İstanbul: Alaattin Karadağ’ı 2009 yılında katleden polisin yargılandığı davanın 11. karar duruşması bugün görülmeye başladı.
Dava öncesi yapılan basın açıklamasında, yargının polisi ve devleti aklamaya çalıştığı vurgulandı. Alaattin Karadağ’ın uğruna yaşamını verdiği sınıfsız, sömürüsüz, insanca yaşanabilir bir dünya mücadelesinin hiçbir biçimde engellenemeyeceği belirtildi.
Bakırköy Adliyesi önünde biraraya gelen Bağımsız Devrimci Sınıf Platformu (BDSP), “Alaattin Karadağ yoldaş ölümsüzdür! Devrimciler ölmez devrim davası yenilmezdir!” pankartı açarak basın açıklaması gerçekleştirdi. Karadağ’ın resimlerinin taşındığı açıklama boyunca, “Katil devlet hesap verecek!”, “Katil polis hesap verecek!”, “Polis vuruyor mahkeme koruyor!”, sloganları atıldı. Ardından açıklama yapıldı.
“Katliamcı polis görevini yapıyormuş”
BDSP adına yapılan basın açıklamasında, Karadağ’ın katlediliş anı ve ileriki süreçlerde ortaya çıkan verilere dikkat çekilerek, Alaattin Karadağ’ın 19 Kasım 2009 akşamı Esenyurt Saadetdere Mevkii’nde sermaye devletinin eli kanlı cellatları tarafından, gözgöre göre infaz edildiğine vurgu yapıldı.

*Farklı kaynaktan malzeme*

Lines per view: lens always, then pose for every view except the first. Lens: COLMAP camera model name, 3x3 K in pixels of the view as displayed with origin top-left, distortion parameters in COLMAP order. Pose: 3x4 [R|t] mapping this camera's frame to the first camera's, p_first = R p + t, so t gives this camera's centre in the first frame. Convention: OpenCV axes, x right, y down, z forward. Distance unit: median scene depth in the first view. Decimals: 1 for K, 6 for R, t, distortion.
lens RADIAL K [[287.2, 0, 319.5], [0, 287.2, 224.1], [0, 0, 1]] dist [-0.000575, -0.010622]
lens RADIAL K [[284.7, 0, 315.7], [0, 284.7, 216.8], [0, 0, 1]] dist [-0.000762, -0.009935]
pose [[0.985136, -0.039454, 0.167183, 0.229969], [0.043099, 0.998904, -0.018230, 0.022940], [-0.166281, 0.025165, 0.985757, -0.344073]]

Basın açıklamasında şu sözlere yer verildi: “Öyle ki, uzunca bir sürece yayılan soruşturma sürecinde, alenen işlenen bu cinayetin delilleri açıkça karartılmaya çalışılmıştır. Soruşturma bizzat katliamı gerçekleştiren polis merkezince yürütülmüştür. Katliama tanıklık edenler tehdit edilmiş, bizzat İstanbul Emniyet Müdürü tarafından ifadelerini değiştirmeye zorlanmıştır. Katliamın üzerinden 7 ay geçtikten sonra başlayan davada, tek sanık olan ve “kasten adam öldürme”, “görevi kötüye kullanma” ve “kişilerin malları üzerinde usulsüz tasarruf” suçlamalarıyla yargılanan polis Oğuzhan Vural’ın tutuklanması talebi reddedilmiştir.”

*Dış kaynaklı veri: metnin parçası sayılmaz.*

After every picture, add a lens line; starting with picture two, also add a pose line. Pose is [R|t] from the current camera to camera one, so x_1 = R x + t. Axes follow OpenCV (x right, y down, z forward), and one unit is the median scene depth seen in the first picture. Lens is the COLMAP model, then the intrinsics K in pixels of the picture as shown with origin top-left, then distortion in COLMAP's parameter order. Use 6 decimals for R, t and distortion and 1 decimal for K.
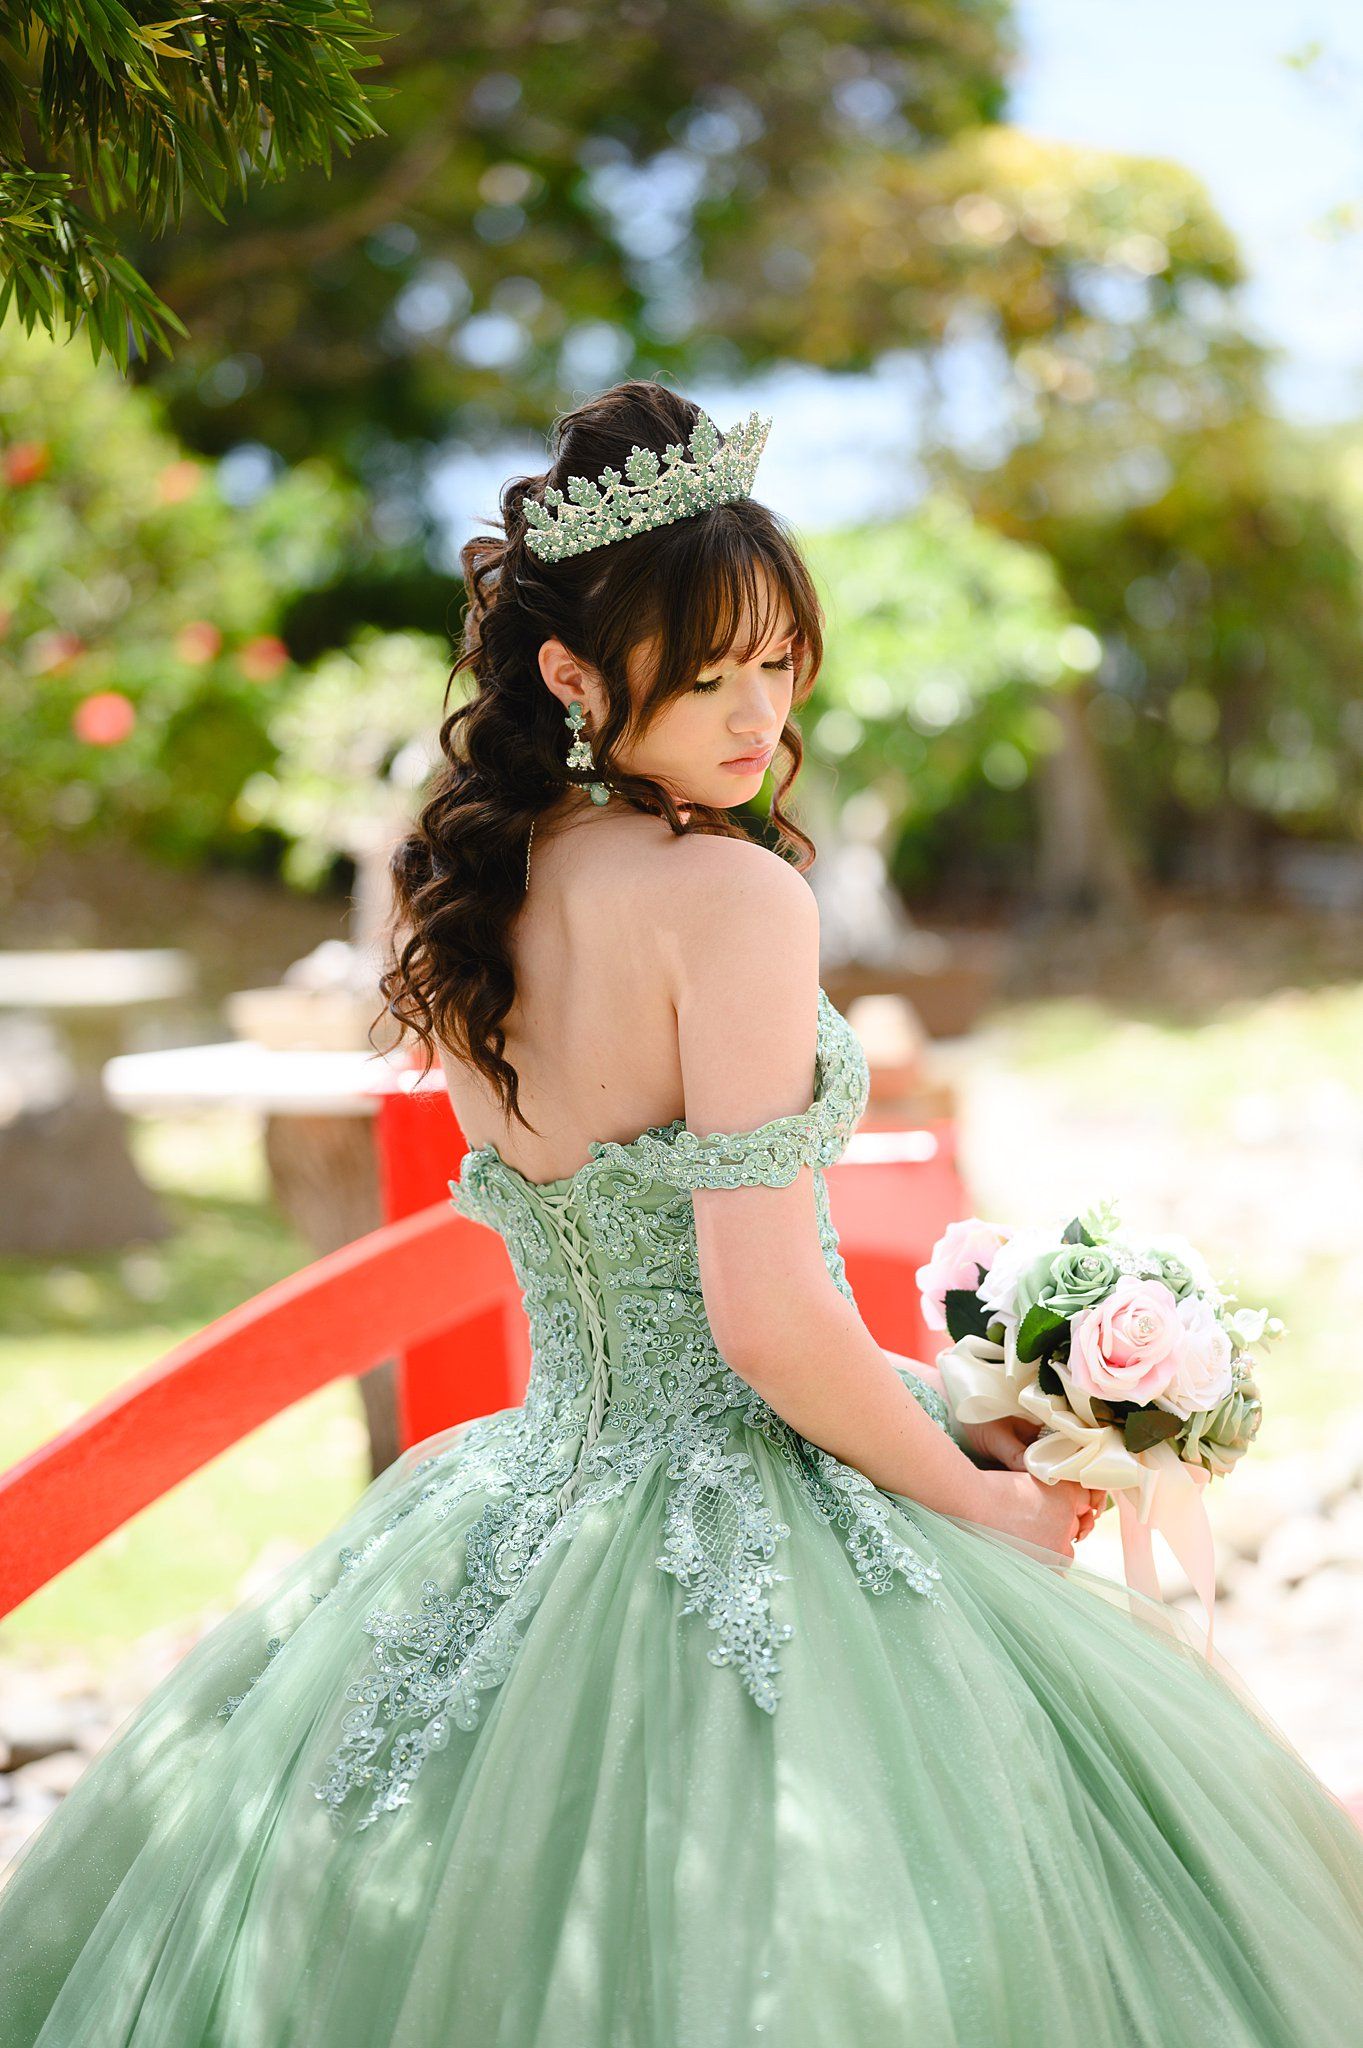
lens RADIAL K [[4986.8, 0, 665.8], [0, 4986.8, 1019.9], [0, 0, 1]] dist [0.041832, 0.000000]
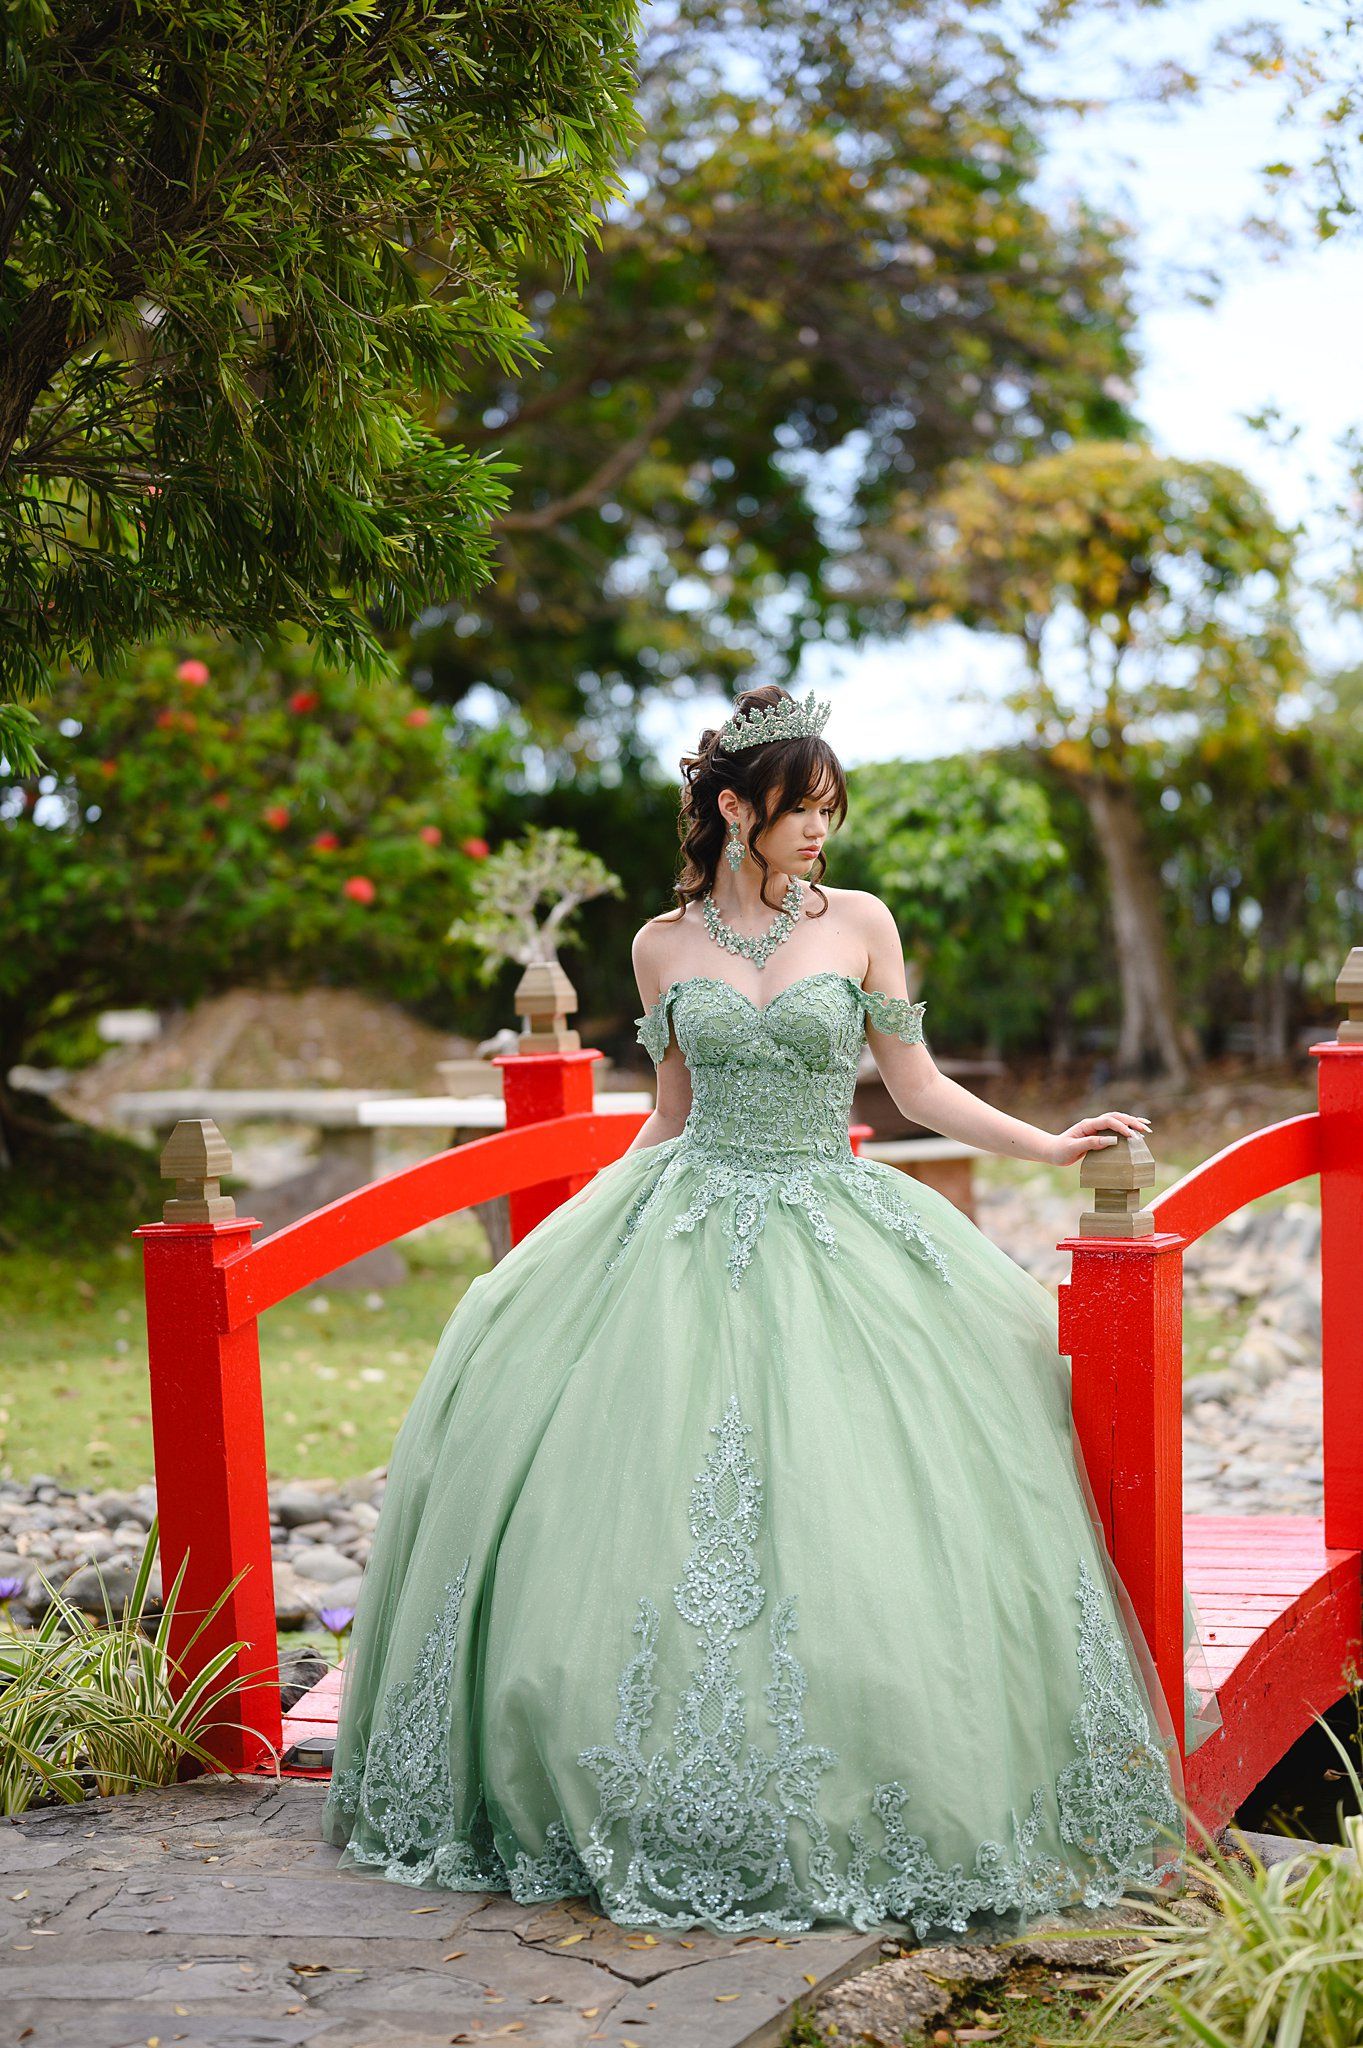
lens RADIAL K [[4986.8, 0, 679.7], [0, 4986.8, 1025.2], [0, 0, 1]] dist [0.041832, 0.000000]
pose [[0.998731, 0.021039, -0.045756, 0.024983], [-0.022983, 0.998836, -0.042400, 0.021093], [0.044811, 0.043398, 0.998052, -0.228744]]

Davanın 11. duruşması görülüyor olmasına rağmen, devletin katil polisin cezalandırılması yolunda zerre kadar adım atmadığı, tersine savcının katil polis hakkında “görevini yaptığı” iddiasıyla beraat istediği belirtildi.
Alaattin ilk değil, son da olmayacak
Basın açıklamasının devamında Alaattin Karadağ’ın bu topraklarda katledilen ilk devrimci olmadığı, son da olmayacağına vurgu yapılarak devrimci yaşamı anlatıldı. Alaattin’in, katiller sürüsüne karşı ortaya koyduğu direniş ile devrimci siyasal faaliyeti savunmanın, yoldaşını korumanın emsali olduğuna dikkat çekilerek şunlar ifade edildi: “… devrimci kanıyla düzenini sürdürmeye çalışan sermaye devleti, bundan sonra da yeni katliamlara imza atacaktır. Ancak unutulmamalıdır ki, devrim davası tüm bu katliamlara rağmen yenilmemiştir.
“Korkmakta haklılar”
“İşçi ve emekçiler ise hakları ve özgürlükleri için her geçen gün mücadeleyi yükseltmektedirler. Grevlerle, direnişlerle, eylemlerle kavgayı büyütmektedirler. İşte devlet bundan korkuğu için amansızca saldırmakta, işçi sınıfı ve emekçilerin en ileri unsurlarını, devrimcileri azgınca katletmektedir. Bilmektedir ki, işçi sınıfının kavgayı büyütmesi kendini yıkılışını getirecektir.
Korkmakta haklılar da! Hakları ve özgürlükleri için kavgaya tutuşan işçiler, en sonu bu köhnemiş düzeni yıkacak, sınıfsız, sınırsız ve savaşsız bir dünyanın kapılarını aralayacaklardır. İşte o zaman, Alaattin Karadağ’ın ve kavganın harcına canlarını katan şehitlerimizin hesabı sorulacaktır.” denildi. Açıklamanın ardından dava sonuna kadar Adliye önünde bekleneceği belitilerek oturma eylemine başlandı.
Katliamcı Polis’e beraat
Bugün görülen mahkemenin kararına göre katil polis Oğuzhan Vural kasten adam öldürme, usülsüz tasarruf, görevi kötüye kullanma suçlarınının tamamından Mahkeme Heyeti’nin oybirliğiyle beraat etmiştir.